Once gig workers become employees, it will be a lot easier for them to seek the additional protections that come with collective bargaining. Employee status is an important stepping stone to unionization, which would mean an end to the worst forms of exploitation.

It is possible to imagine an economy that combines labor flexibility with strong worker protections, but it would require the gig employers to cede some of the one-sided control they now exercise.

Non-Profit Hospitals Need to Heal Themselves

Providence, a gigantic non-profit health system with more than 50 hospitals in five Western states, describes itself as “steadfast in serving all, especially those who are poor and vulnerable.” According to a recent New York Times investigation, Providence has also preyed on those populations by using aggressive techniques to get payments from patients who should have been given free care. Those techniques, dubbed Rev-Up, were developed with the help of the consulting firm McKinsey, which the Times said was paid more than $45 million for its advice.

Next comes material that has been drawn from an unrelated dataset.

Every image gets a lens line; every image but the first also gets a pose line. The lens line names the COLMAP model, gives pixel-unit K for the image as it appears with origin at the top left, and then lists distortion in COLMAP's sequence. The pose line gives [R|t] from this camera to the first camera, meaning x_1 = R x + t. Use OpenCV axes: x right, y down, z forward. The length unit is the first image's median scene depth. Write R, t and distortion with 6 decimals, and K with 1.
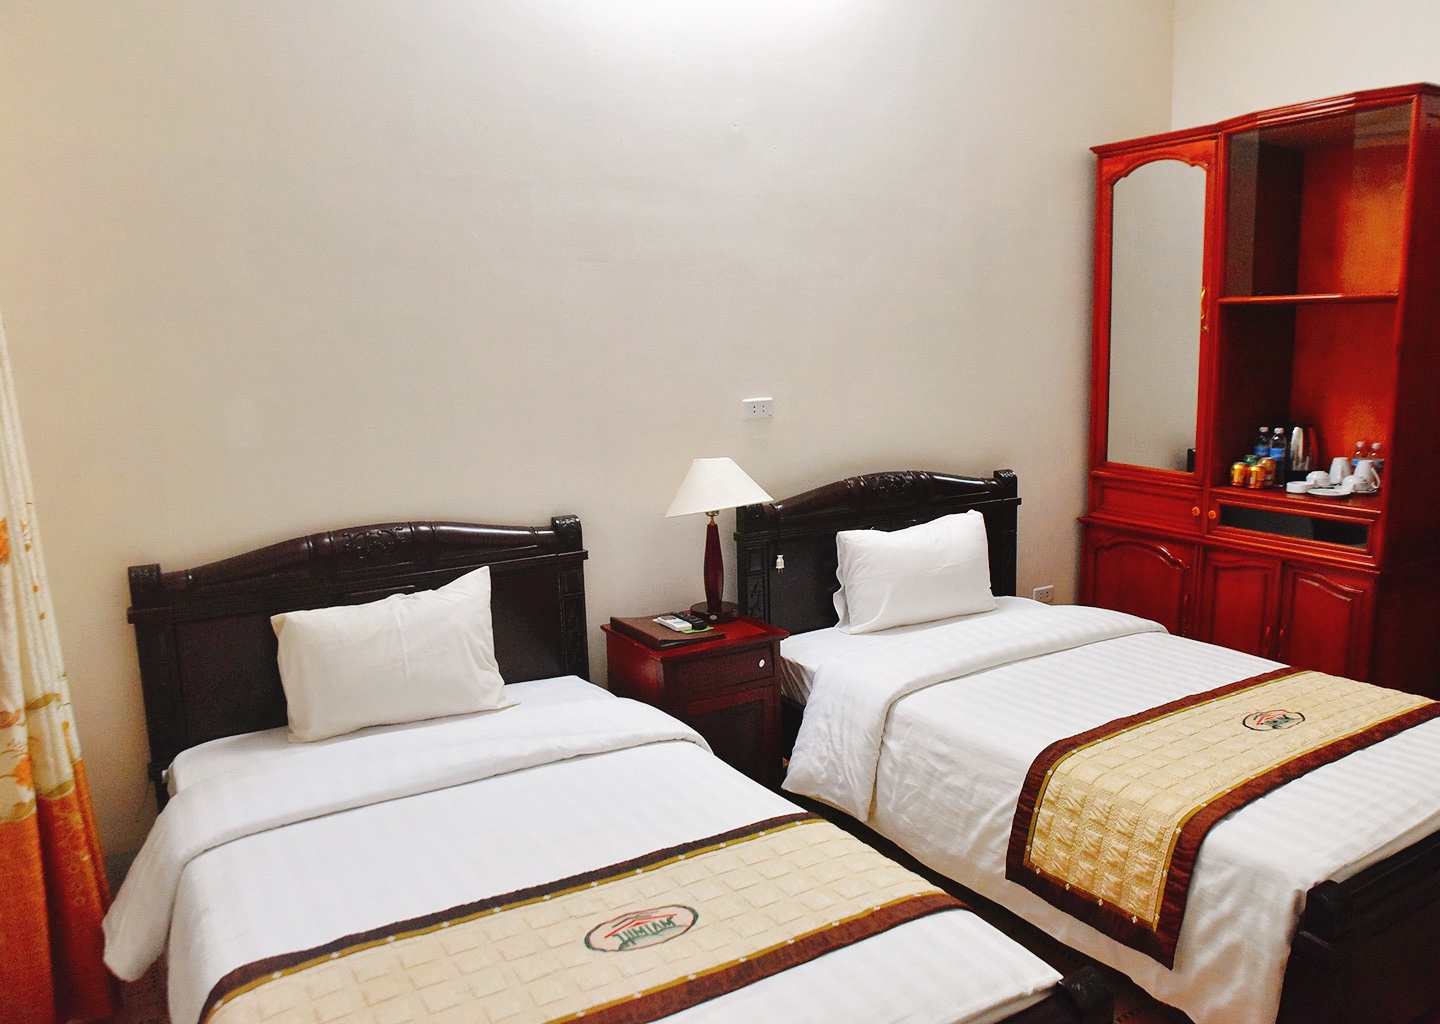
lens RADIAL K [[1060.1, 0, 720.0], [0, 1060.1, 512.0], [0, 0, 1]] dist [-0.127049, 0.096054]
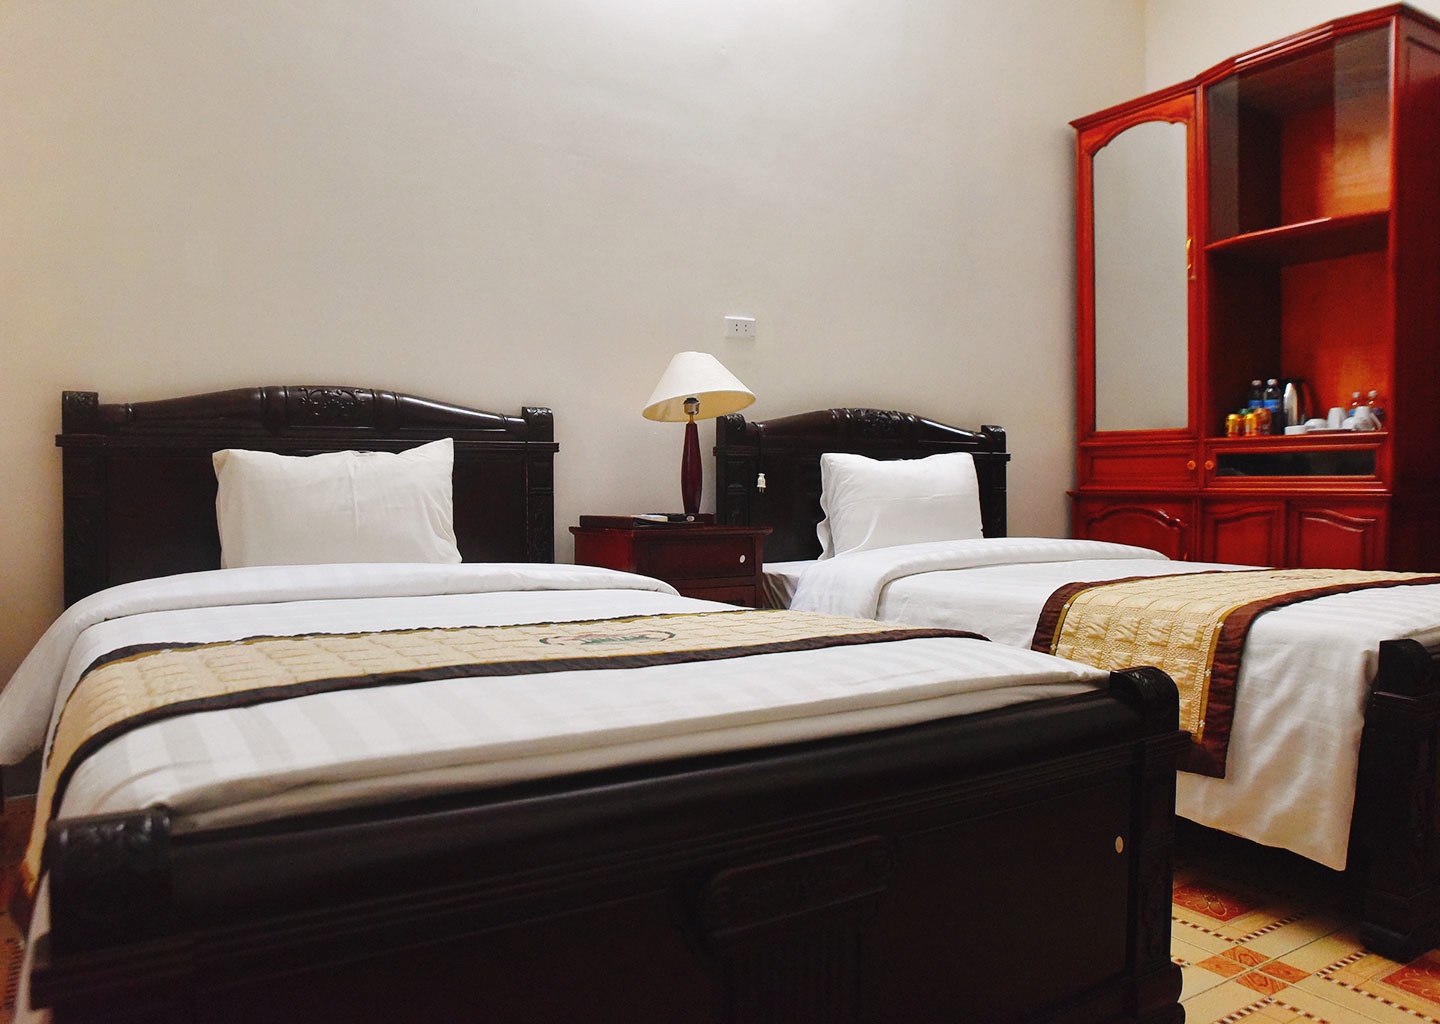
lens RADIAL K [[1051.9, 0, 705.4], [0, 1051.9, 508.9], [0, 0, 1]] dist [-0.124986, 0.088156]
pose [[0.999635, 0.023244, 0.013746, -0.006071], [-0.020994, 0.989089, -0.145813, 0.220360], [-0.016985, 0.145472, 0.989217, 0.079616]]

Now Providence is trying to repair the damage to its image. The Times reports that the health system is providing refunds to more than 700 low-income patients who were hounded into making payments for their care. Providence is not disclosing how much its is refunding, but the amount is likely to be a small fraction of what ruthless efforts such as Rev-Up brought in. A lawsuit filed by the Washington State Attorney General accuses Providence of improperly siccing debt collectors on more than 50,000 patients.

Failing to live up to its obligation to provide free care is just one of the ways in which Providence has acted as something less than a model non-profit institution. As documented in Violation Tracker, the health system has paid out more than $380 million in regulatory fines and class action settlements. These include cases involving issues such as wage theft, workplace safety and privacy. It has paid out over $28 million in False Claims Act cases, which involve submitting fraudulent bills to federal programs such as Medicare. Providence’s biggest payouts have involved cases in which it was accused of mismanaging employee retirement plans.

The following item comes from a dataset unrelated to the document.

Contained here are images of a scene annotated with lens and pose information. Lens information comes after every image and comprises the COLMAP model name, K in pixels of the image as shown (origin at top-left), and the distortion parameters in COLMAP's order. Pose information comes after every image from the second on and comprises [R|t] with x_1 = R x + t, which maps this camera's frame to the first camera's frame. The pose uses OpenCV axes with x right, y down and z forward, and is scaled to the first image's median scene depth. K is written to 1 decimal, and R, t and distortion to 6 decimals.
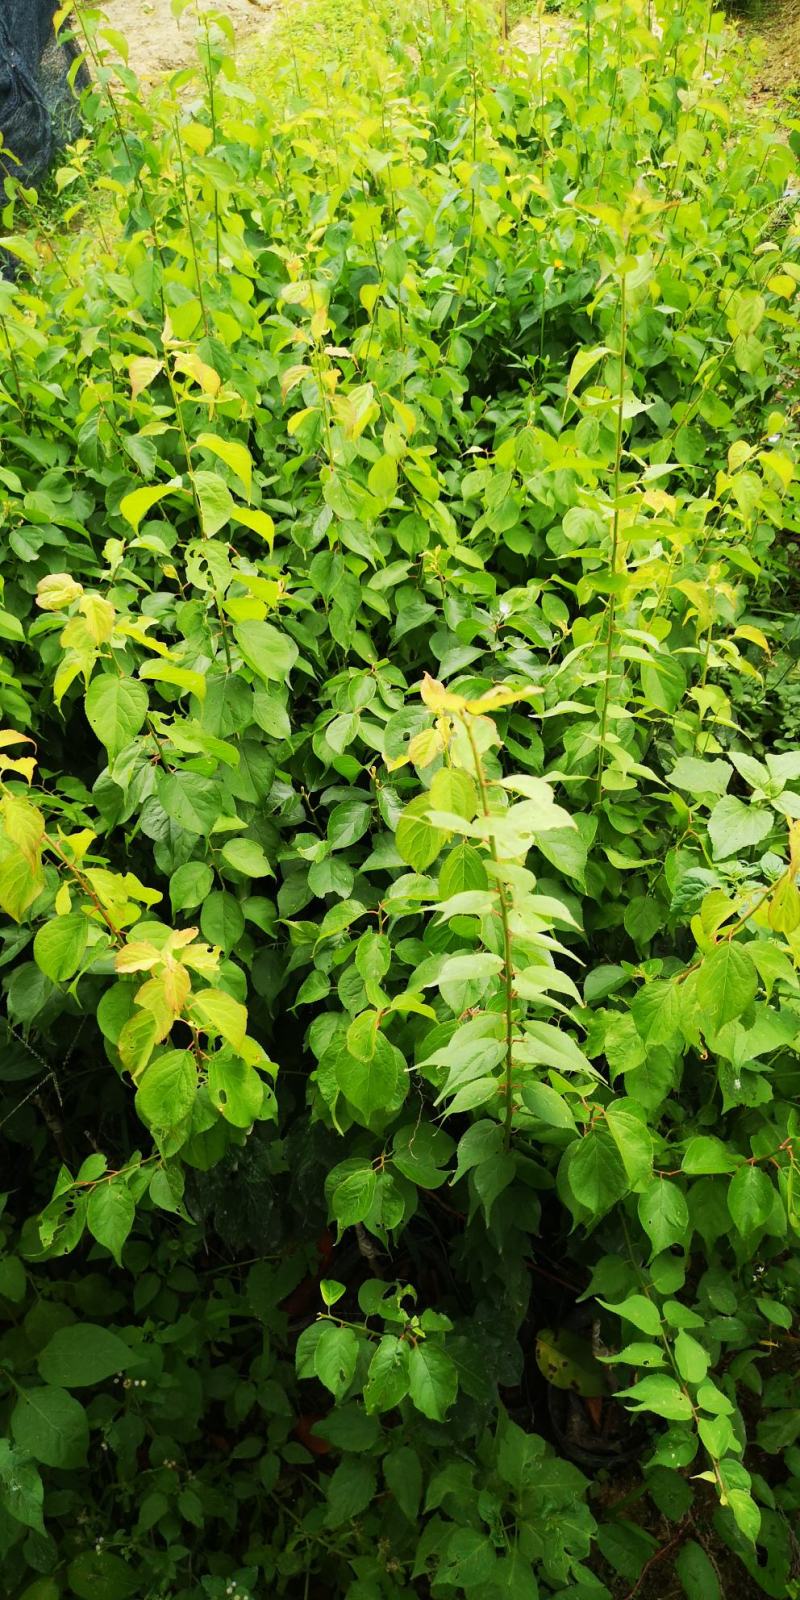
lens RADIAL K [[1312.9, 0, 400.0], [0, 1312.9, 800.0], [0, 0, 1]] dist [0.109199, -0.110814]
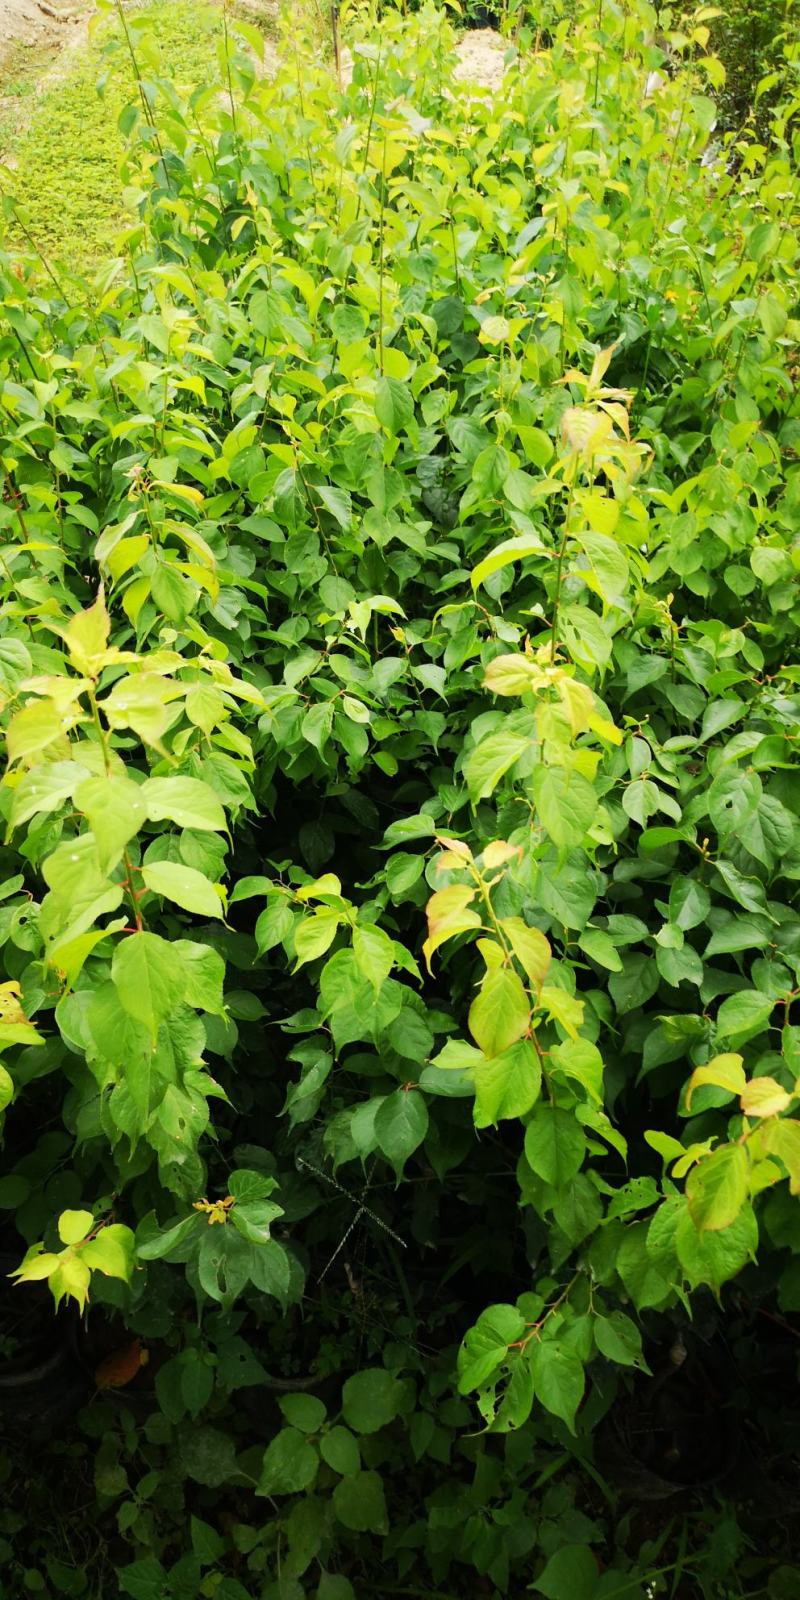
lens RADIAL K [[1312.9, 0, 400.0], [0, 1312.9, 800.0], [0, 0, 1]] dist [0.109199, -0.110814]
pose [[0.979802, -0.065359, 0.188985, -0.407739], [0.067943, 0.997663, -0.007217, -0.061214], [-0.188072, 0.019911, 0.981953, 0.131106]]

Providence is just one of dozens of large non-profit health systems that show up in Violation Tracker with large penalty totals from multiple cases. The system that tops the list is California-based Sutter Health, which has racked up $749 million in penalties from 46 cases. The largest of these was a $575 million settlement with the California Attorney General and other parties, which accused Sutter of engaging in anti-competitive practices that drove up healthcare costs. Sutter has also paid $170 million in False Claims Act cases.

Apart from Providence and Sutter, about 20 other non-profit health systems have paid out at least $50 million in penalties. These include Trinity Health ($328 million), RWJBarnabas Health ($277 million) and Northwell Health ($208 million). About 120 others have paid at least $1 million.

Many of these penalties result from a preoccupation with the bottom line, which leads the health systems to cut corners on compliance, shortchange their employees and cheat the government. The non-profit hospital systems may not have shareholders, but they seek to generate ever-larger surpluses that can be used for building new facilities and buying up competitors. Expansion seems to be the ultimate goal.

Their behavior makes them increasingly indistinguishable from the giant for-profit health chains HCA and Tenet, each of which has well over $1 billion in penalties. The difference, of course, is that the public is subsidizing the non-profits by relieving them of the obligation to pay taxes. The time has come to force the giant hospital systems such as Providence to focus less on empire-building and more on their social obligations.